Ningún otro palacio, ni aun el Alcázar de Sevilla, impresionó tanto a Quetza como aquel que se destacaba sobre una suerte de meseta en medio de una llanura terracota. A medida que se iban acercando al castillo, el jefe mexica tenía la ■ impresión de estar adentrándose en los inciertos terrenos de los sueños. Era una visión más cercana a las vaporosas formas de las alucinaciones que a los pedestres asuntos de la vigilia. Una suerte de inquietud y desolación invadió a Quetza. Tales eran las dimensiones del palacio, que, pese a que los caballos avanzaban con paso firme, se diría que no se acercaban un ápice. La gigantesca construcción no parecía obedecer a las proporciones de un palacio, sino a las de una ciudad amurallada. Delante del muro había un foso que se asemejaba al cauce de un río seco, antediluviano. Todo el conjunto presentaba el mismo color terroso del suelo, como si la obra hubiese brotado de las entrañas de la tierra. Tenía la materialidad de una montaña y la natural apariencia de una formación telúrica. Eso era, se dijo Quetza, lo que le confería ese aspecto temible. Entonces el jefe mexica experimentó la misma angustia frente a la propia insignificancia que sentía cada vez que contemplaba las pirámides de su tierra. Por encima de las murallas surgían, apiñados, multitud de torreones, almenares, domos, agujas y cúpulas. Todo el conjunto estaba presidido por una enorme torre cilíndrica, maciza y pétrea, apenas horadada por angostísimas hendijas hechas para la defensa de los artilleros.

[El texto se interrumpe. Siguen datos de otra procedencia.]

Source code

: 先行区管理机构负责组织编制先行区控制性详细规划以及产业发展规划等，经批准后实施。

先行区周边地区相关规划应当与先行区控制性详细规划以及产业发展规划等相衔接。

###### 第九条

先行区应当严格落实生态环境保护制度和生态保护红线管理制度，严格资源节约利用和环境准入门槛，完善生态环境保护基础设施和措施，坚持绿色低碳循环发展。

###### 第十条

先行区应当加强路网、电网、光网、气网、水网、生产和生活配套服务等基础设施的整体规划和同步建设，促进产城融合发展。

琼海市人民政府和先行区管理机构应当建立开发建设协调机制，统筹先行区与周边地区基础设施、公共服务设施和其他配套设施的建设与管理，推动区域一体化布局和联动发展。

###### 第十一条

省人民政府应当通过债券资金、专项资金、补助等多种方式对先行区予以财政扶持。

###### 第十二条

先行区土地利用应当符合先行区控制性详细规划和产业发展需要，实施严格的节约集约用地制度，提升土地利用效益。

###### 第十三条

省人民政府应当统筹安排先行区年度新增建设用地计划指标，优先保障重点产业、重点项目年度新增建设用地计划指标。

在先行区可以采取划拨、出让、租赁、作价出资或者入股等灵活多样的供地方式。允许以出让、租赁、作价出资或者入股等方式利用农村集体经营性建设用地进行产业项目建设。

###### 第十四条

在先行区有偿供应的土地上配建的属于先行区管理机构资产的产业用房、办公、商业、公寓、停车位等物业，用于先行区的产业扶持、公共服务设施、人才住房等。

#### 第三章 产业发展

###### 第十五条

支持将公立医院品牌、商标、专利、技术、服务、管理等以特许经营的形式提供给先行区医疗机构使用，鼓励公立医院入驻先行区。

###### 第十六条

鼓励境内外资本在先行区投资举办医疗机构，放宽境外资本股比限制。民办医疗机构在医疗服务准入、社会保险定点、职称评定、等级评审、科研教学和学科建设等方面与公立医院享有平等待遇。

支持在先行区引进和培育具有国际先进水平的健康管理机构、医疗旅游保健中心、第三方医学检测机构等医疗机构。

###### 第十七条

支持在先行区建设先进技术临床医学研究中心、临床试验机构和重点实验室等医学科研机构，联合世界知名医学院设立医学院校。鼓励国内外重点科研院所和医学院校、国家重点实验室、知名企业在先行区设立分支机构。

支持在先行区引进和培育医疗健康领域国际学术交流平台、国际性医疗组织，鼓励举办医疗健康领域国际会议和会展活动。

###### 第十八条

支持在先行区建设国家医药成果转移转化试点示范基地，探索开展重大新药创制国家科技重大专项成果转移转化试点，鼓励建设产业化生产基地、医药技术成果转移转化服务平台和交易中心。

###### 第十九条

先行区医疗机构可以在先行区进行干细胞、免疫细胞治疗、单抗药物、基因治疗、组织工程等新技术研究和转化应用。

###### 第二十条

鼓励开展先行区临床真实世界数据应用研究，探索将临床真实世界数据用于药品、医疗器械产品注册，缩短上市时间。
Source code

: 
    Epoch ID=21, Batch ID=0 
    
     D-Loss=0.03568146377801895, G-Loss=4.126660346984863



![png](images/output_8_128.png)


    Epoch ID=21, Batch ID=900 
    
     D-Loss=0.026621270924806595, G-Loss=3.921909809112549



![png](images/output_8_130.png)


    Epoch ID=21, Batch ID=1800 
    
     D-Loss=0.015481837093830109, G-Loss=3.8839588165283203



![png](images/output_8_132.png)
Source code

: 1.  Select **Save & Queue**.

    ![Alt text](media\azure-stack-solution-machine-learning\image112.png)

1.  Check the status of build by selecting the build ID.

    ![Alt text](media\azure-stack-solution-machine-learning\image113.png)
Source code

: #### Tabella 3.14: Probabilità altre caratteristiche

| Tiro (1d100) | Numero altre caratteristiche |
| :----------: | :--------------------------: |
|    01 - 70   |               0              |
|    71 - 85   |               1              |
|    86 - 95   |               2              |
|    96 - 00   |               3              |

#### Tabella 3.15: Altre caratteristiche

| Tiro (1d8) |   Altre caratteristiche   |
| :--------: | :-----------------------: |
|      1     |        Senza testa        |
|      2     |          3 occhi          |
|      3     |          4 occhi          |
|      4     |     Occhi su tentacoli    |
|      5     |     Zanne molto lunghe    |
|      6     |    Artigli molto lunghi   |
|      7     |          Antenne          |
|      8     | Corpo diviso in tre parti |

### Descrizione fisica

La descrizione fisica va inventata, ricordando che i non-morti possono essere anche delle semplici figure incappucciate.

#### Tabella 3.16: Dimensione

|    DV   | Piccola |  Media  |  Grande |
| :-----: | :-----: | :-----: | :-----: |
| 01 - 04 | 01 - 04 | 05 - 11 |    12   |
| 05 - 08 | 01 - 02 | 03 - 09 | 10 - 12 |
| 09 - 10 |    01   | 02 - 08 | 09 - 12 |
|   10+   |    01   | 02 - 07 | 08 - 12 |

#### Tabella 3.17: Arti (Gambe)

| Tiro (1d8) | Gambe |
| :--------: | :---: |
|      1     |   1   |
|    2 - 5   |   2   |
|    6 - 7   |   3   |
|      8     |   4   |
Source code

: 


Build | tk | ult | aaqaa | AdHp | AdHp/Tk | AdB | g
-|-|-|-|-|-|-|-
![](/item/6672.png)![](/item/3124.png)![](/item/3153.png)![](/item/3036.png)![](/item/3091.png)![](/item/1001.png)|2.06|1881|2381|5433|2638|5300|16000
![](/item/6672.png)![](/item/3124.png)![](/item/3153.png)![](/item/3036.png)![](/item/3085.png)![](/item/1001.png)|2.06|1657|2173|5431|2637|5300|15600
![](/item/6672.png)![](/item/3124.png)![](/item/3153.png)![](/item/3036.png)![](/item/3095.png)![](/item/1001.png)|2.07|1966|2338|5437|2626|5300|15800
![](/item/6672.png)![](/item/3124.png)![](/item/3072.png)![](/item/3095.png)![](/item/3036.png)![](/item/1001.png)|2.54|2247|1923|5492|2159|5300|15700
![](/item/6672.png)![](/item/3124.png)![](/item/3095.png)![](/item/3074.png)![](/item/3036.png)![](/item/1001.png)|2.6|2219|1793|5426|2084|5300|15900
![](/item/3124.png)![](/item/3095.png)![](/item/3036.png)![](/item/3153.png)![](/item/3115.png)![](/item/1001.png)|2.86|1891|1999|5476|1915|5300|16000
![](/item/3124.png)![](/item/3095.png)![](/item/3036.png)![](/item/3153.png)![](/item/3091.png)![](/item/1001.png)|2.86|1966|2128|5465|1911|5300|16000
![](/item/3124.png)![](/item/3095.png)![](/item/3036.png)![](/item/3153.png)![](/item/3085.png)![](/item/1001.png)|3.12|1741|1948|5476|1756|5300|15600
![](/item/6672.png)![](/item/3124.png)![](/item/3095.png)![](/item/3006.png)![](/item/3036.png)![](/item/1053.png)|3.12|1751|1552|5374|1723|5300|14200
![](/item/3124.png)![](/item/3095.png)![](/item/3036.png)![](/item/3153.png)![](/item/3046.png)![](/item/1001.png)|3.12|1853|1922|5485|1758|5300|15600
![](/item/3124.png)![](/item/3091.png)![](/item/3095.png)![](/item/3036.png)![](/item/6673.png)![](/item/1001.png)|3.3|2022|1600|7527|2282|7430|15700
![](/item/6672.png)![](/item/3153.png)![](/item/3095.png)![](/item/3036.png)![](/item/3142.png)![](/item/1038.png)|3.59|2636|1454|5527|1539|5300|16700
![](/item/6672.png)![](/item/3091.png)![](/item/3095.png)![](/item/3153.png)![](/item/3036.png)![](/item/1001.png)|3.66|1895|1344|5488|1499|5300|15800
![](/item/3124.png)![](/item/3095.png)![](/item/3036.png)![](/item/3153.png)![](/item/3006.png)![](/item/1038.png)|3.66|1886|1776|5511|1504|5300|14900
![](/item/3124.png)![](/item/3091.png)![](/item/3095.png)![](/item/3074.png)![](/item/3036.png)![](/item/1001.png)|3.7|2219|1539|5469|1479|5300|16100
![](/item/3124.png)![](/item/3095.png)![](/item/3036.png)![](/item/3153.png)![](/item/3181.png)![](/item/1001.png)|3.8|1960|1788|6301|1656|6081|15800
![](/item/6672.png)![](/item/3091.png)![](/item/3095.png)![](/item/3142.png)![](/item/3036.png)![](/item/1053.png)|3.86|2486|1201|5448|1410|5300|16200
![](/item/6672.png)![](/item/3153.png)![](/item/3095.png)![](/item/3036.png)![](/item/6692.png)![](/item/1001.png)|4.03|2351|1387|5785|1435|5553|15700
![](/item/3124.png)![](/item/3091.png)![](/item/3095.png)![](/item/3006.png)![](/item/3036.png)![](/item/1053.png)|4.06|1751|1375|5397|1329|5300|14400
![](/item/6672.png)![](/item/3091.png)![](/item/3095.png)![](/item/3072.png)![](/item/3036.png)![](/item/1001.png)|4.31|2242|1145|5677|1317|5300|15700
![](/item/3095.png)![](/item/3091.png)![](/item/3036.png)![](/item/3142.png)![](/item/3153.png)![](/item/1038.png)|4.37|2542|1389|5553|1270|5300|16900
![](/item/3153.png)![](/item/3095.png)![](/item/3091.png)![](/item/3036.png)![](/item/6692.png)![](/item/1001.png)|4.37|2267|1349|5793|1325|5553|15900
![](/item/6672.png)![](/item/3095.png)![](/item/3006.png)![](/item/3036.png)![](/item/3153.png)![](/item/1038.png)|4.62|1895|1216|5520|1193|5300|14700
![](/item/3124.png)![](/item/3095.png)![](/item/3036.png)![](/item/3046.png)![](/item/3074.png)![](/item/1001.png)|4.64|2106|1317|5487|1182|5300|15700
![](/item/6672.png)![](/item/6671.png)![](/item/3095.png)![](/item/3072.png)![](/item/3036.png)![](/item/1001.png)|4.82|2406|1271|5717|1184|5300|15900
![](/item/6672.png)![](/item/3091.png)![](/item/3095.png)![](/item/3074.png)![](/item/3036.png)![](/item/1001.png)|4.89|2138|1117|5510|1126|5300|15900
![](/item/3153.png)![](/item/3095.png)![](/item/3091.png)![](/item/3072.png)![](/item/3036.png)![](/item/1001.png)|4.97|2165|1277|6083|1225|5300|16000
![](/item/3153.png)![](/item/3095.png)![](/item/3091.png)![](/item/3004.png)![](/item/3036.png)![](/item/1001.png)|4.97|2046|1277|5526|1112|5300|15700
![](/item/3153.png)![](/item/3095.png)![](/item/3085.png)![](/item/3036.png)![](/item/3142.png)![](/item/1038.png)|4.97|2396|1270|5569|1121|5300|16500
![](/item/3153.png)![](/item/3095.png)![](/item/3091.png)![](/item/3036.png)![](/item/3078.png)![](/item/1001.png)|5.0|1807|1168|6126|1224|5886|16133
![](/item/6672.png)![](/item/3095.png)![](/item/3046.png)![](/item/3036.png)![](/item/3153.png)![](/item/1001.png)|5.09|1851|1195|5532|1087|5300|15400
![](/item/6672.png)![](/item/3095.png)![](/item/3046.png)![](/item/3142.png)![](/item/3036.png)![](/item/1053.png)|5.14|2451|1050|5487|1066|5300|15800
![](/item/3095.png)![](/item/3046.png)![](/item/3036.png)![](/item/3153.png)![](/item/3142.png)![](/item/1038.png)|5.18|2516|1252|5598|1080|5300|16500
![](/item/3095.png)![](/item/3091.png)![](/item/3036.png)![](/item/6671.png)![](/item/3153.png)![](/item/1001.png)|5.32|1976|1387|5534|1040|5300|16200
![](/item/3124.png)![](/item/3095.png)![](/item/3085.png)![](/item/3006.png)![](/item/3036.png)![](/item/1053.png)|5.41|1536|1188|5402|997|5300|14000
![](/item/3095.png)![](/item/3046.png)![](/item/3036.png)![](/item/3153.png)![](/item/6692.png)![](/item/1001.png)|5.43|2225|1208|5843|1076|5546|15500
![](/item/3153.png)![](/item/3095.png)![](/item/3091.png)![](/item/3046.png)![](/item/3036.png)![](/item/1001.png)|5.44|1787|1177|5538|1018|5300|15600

A medida que se acercaban al palacio, el corazón de Quetza latía con más y más fuerza. Estaba a punto de internarse en el centro mismo del poder político del Nuevo Mundo. Desde ese castillo habían surgido las decisiones que consiguieron extender los dominios del Cristo Rey, expandiéndose sobre el imperio de los guerreros de Mahoma. Quetza sabía que los designios de aquel reino dependerían, en un futuro próximo, de su propio destino. A partir de su descubrimiento, el mundo no sólo había multiplicado su superficie, sino que, al manifestarse en su totalidad, dejaba al descubierto los viejos misterios mexicas.